Però le forze politiche di fronte alla valanga dei no decisero che era il caso di sospendere qualsiasi progetto in tal senso. Naturalmente le ricerche potevano andare avanti. Molti non sanno, ad esempio, che alla casaccia c’è ancora un piccolo reattore che funziona, dove si può fare ricerca. Molti studiosi italiani per effetto di quella decisione sono molto all’avanguardia, per esempio, nella ricerca per la fusione fredda.
Insomma, si tratta di decidere cosa vogliamo fare del nostro futuro collettivo.
Ma quali sono i percorsi alternativi al nucleare?
Investire sulla ricerca delle fonti alternative, anziché sulla costruzione di nuove centrali, potrebbe produrre dei vantaggi di gran lunga superiore rispetto ai vantaggi del nucleare.
In Italia, ad esempio, se veramente si mettesse mano a rendere efficiente e non dispersiva la nostra rete di distribuzione, già da quello si ricaverrebbe quanto da un reattore. Si tratta quindi di discutere con intelligenza e senza demagogia di una scelta che riguarda sia noi sia quelli che verranno dopo".
Anche sulle fonti rinnovabili si intuisce che esistono una serie di lobbies che tendono a spingere in questa direzione. Spesso, infatti, non si dice che sono fonti discontinue e che richiedono forti investimenti. Non è che nelle logiche di convenienza si smette di cercare una soluzione veramente praticabile?
"In questo la campagna referendaria non dovrebbe cedere all’irrazionalità o alla furbizia. Io penso che se la politica no riprende anche la propria dignità di voler spiegare con intelligenza e chiarezza quali sono i problemi che tutti abbiamo davanti. Anche le fonti rinnovabili sono soggette non solo a interessi ma anche di fattori che non sono piacevoli da trattare. Pensiamo ad esempio alla camorra che ‘punta’ all’eolico in meridione. E questo spiega anche la sfiducia emotiva di molti italiani nei confronti delle scelte che mettono a rischio la nostra sicurezza. Perché se sono insufficienti i controlli e prevale un certo egoismo è chiaro che tutto ciò genera una certa fragilità culturale. Due mesi fa, davanti
alla crisi del nord Africa, tutti quanti dicevano che occorreva tornare di corsa al nucleare. Poi, con quel che è capitato in Giappone, si è fatta marcia in dietro.

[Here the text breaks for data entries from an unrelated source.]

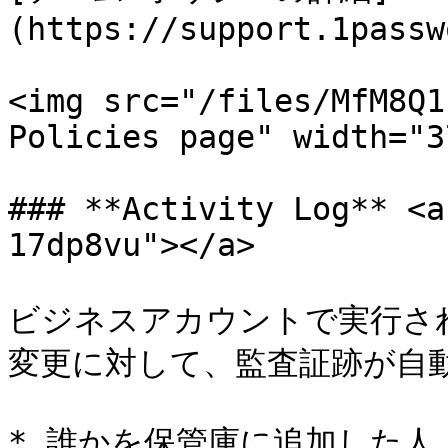
(https://support.1passw
<img src="/files/MfM8Q1
Policies page" width="37
### **Activity Log** <a
17dp8vu"></a>

ビジネスアカウントで実行さ
変更に対して、監査証跡が自動
* 誰かを保管庫に追加した人
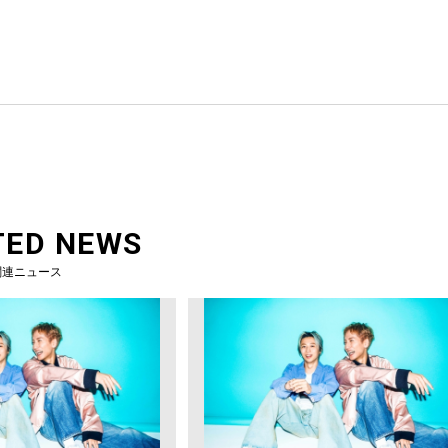
TED NEWS
関連ニュース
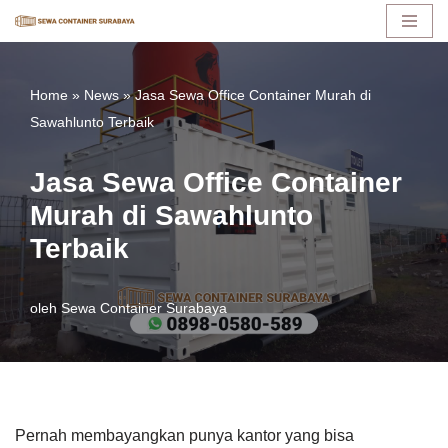
Lompat
ke
Home
»
News
»
Jasa Sewa Office Container Murah di
konten
Sawahlunto Terbaik
Jasa Sewa Office Container
Murah di Sawahlunto
Terbaik
oleh
Sewa Container Surabaya
Pernah membayangkan punya kantor yang bisa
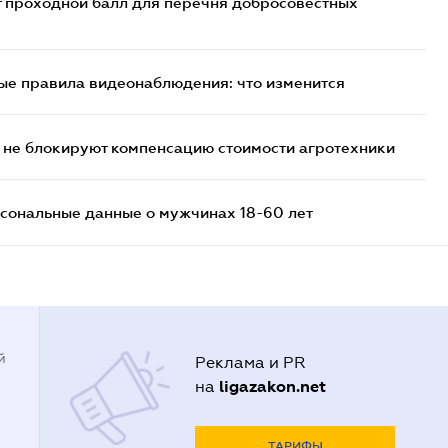
т проходной балл для перечня добросовестных
ые правила видеонаблюдения: что изменится
 не блокируют компенсацию стоимости агротехники
сональные данные о мужчинах 18-60 лет
й
Реклама и PR
ligazakon.net
на
ТАРИФЫ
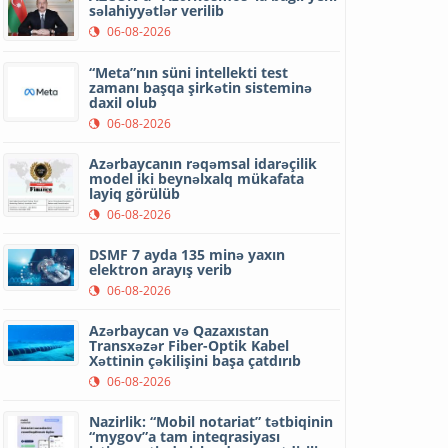
səlahiyyətlər verilib
06-08-2026
“Meta”nın süni intellekti test
zamanı başqa şirkətin sisteminə
daxil olub
06-08-2026
Azərbaycanın rəqəmsal idarəçilik
model iki beynəlxalq mükafata
layiq görülüb
06-08-2026
DSMF 7 ayda 135 minə yaxın
elektron arayış verib
06-08-2026
Azərbaycan və Qazaxıstan
Transxəzər Fiber-Optik Kabel
Xəttinin çəkilişini başa çatdırıb
06-08-2026
Nazirlik: “Mobil notariat” tətbiqinin
“mygov”a tam inteqrasiyası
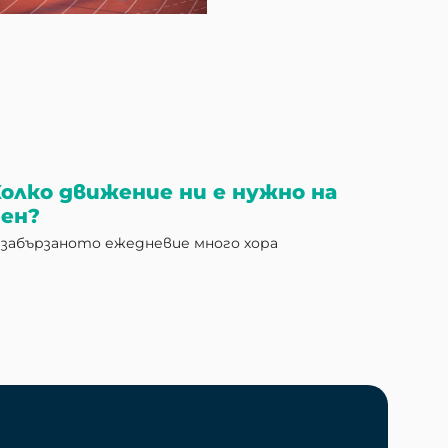
олко движение ни е нужно на
ен?
 забързаното ежедневие много хора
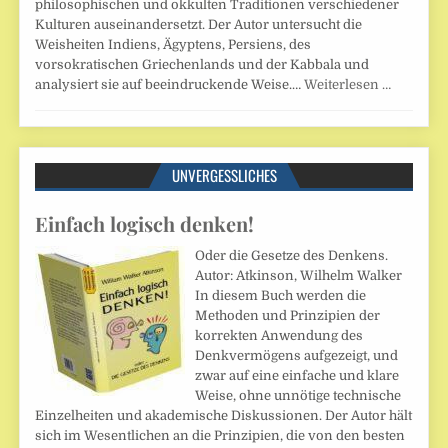
philosophischen und okkulten Traditionen verschiedener
Kulturen auseinandersetzt. Der Autor untersucht die
Weisheiten Indiens, Ägyptens, Persiens, des
vorsokratischen Griechenlands und der Kabbala und
analysiert sie auf beeindruckende Weise.…
Weiterlesen …
UNVERGESSLICHES
Einfach logisch denken!
Oder die Gesetze des Denkens.
Autor: Atkinson, Wilhelm Walker
In diesem Buch werden die
Methoden und Prinzipien der
korrekten Anwendung des
Denkvermögens aufgezeigt, und
zwar auf eine einfache und klare
Weise, ohne unnötige technische
Einzelheiten und akademische Diskussionen. Der Autor hält
sich im Wesentlichen an die Prinzipien, die von den besten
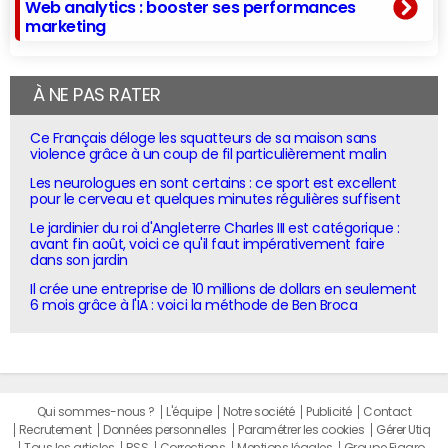
Web analytics : booster ses performances
marketing
À NE PAS RATER
Ce Français déloge les squatteurs de sa maison sans
violence grâce à un coup de fil particulièrement malin
Les neurologues en sont certains : ce sport est excellent
pour le cerveau et quelques minutes régulières suffisent
Le jardinier du roi d'Angleterre Charles III est catégorique :
avant fin août, voici ce qu'il faut impérativement faire
dans son jardin
Il crée une entreprise de 10 millions de dollars en seulement
6 mois grâce à l'IA : voici la méthode de Ben Broca
Qui sommes-nous ?
L'équipe
Notre société
Publicité
Contact
Recrutement
Données personnelles
Paramétrer les cookies
Gérer Utiq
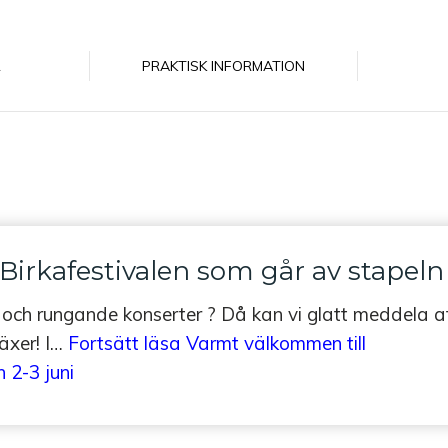
R
PRAKTISK INFORMATION
Sidnumrering för inlägg
irkafestivalen som går av stapeln 
 och rungande konserter ? Då kan vi glatt meddela a
växer! I…
Fortsätt läsa
Varmt välkommen till
 2-3 juni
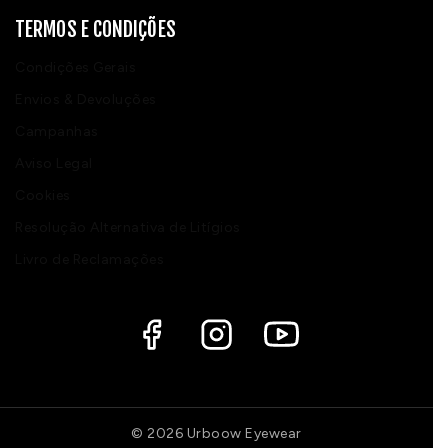
TERMOS E CONDIÇÕES
Condições Gerais
Envios & Devoluções
Campanhas
Aviso Legal
Cookies
Resolução Alternativa de Litígios
Livro de Reclamações
© 2026 Urboow Eyewear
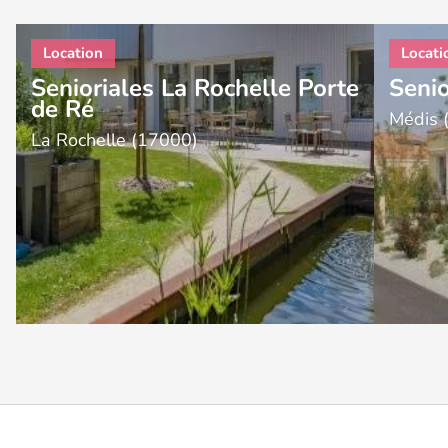
Senioriales La Rochelle Porte
Senio
de Ré
Médis 
La Rochelle (17000)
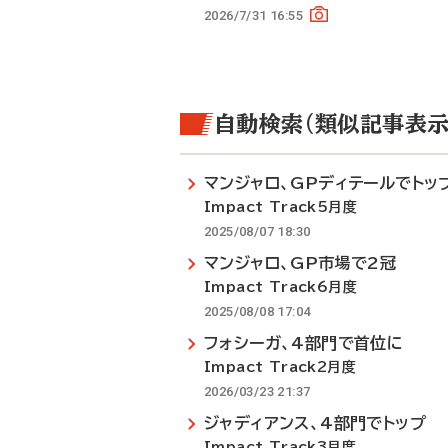
2026/7/31 16:55
自動検索（類似記事表示
マンジャロ、GPディテールでトッ
Impact Track5月度
2025/08/07 18:30
マンジャロ、GP市場で2冠
Impact Track6月度
2025/08/08 17:04
フォシーガ、4部門で首位に
Impact Track2月度
2026/03/23 21:37
ジャディアンス、4部門でトップ
Impact Track3月度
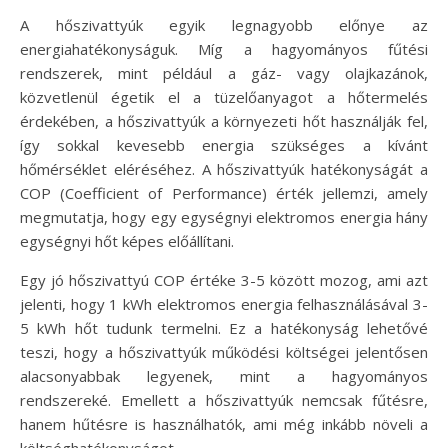
A hőszivattyúk egyik legnagyobb előnye az
energiahatékonyságuk. Míg a hagyományos fűtési
rendszerek, mint például a gáz- vagy olajkazánok,
közvetlenül égetik el a tüzelőanyagot a hőtermelés
érdekében, a hőszivattyúk a környezeti hőt használják fel,
így sokkal kevesebb energia szükséges a kívánt
hőmérséklet eléréséhez. A hőszivattyúk hatékonyságát a
COP (Coefficient of Performance) érték jellemzi, amely
megmutatja, hogy egy egységnyi elektromos energia hány
egységnyi hőt képes előállítani.
Egy jó hőszivattyú COP értéke 3-5 között mozog, ami azt
jelenti, hogy 1 kWh elektromos energia felhasználásával 3-
5 kWh hőt tudunk termelni. Ez a hatékonyság lehetővé
teszi, hogy a hőszivattyúk működési költségei jelentősen
alacsonyabbak legyenek, mint a hagyományos
rendszereké. Emellett a hőszivattyúk nemcsak fűtésre,
hanem hűtésre is használhatók, ami még inkább növeli a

Io ritengo, invece, che quelli che se ne occupano dovrebbero discutere seriamente del perché l?Italia non ha un piano energetico. Discutere sul piano energetico conviene a tutti".
Quindi, in definitiva, ci si potrebbe anche ritrovare tutti d’accordo sulla scelta di un mix energetico?
"Mi sembra che questa volta sono molte anche le associazioni che sono intervenute sul confronto, anche a favore del nucleare. Questo fa ben sperare che prevalga un’informazione vera piuttosto che demagogica".
Insomma, questa è una situazione su cui occorre riflettere al di là delle posizioni ideologiche e partitiche.
"Sì. Probabilmente c’è finalmente la possibilità di discutere una questione vera. Personalmente ritengo che non occorra più dividersi su questioni secondarie. perché indipendentemente dalla scelta che passerà, siamo tutti vittime dell’arretratezza. Non è che l’Italia colmerà il gap tecnologico nei confronti degli altri paesi. Il punto vero è che da noi non si investe sulla ricerca, da qualsiasi parte la si voglia guardare. In questo noi abbiamo un problema che riguarda l’intero Paese e finalmente ne discutiamo pubblicamente".